» WRITTEN TASK: Render the stretch of the listing from the line containing "What position from the right is 2023-01-02?" through the end of the listing as a JSON list of strings, one string per line, omitting blank lines and leaving out the pictures.

» EXERCISE DATA:
───

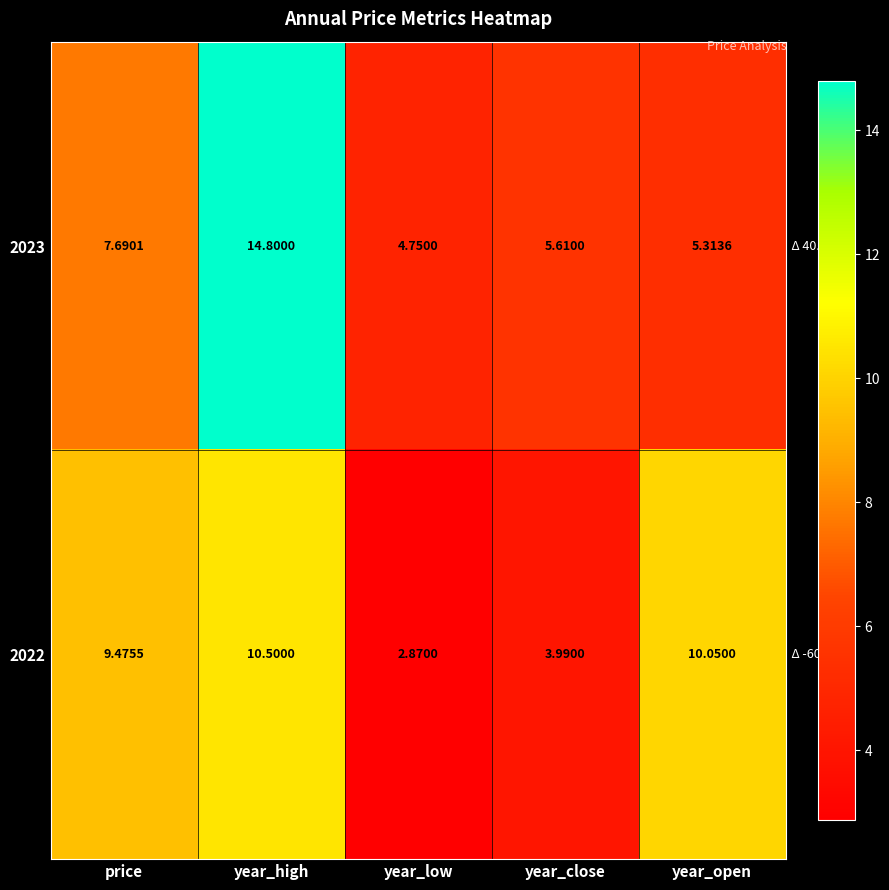

At which label does 2023 reach its minimum?

year_low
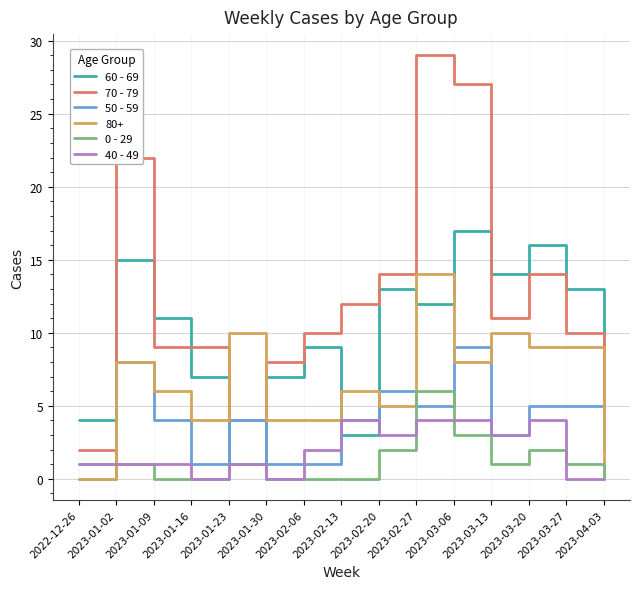

What position from the right is 2023-01-02?

14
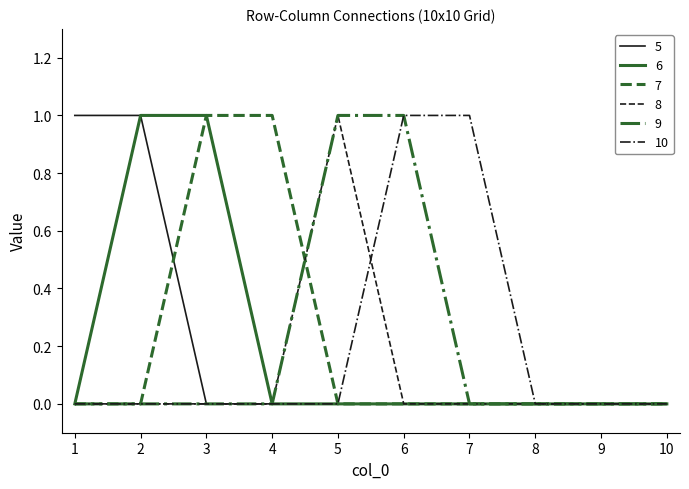

What is the total value across all series at 3?

2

───

» SOLUTION:
[
  "What position from the right is 2023-01-02?",
  "14",
  "What is the total value across all series at 3?",
  "2"
]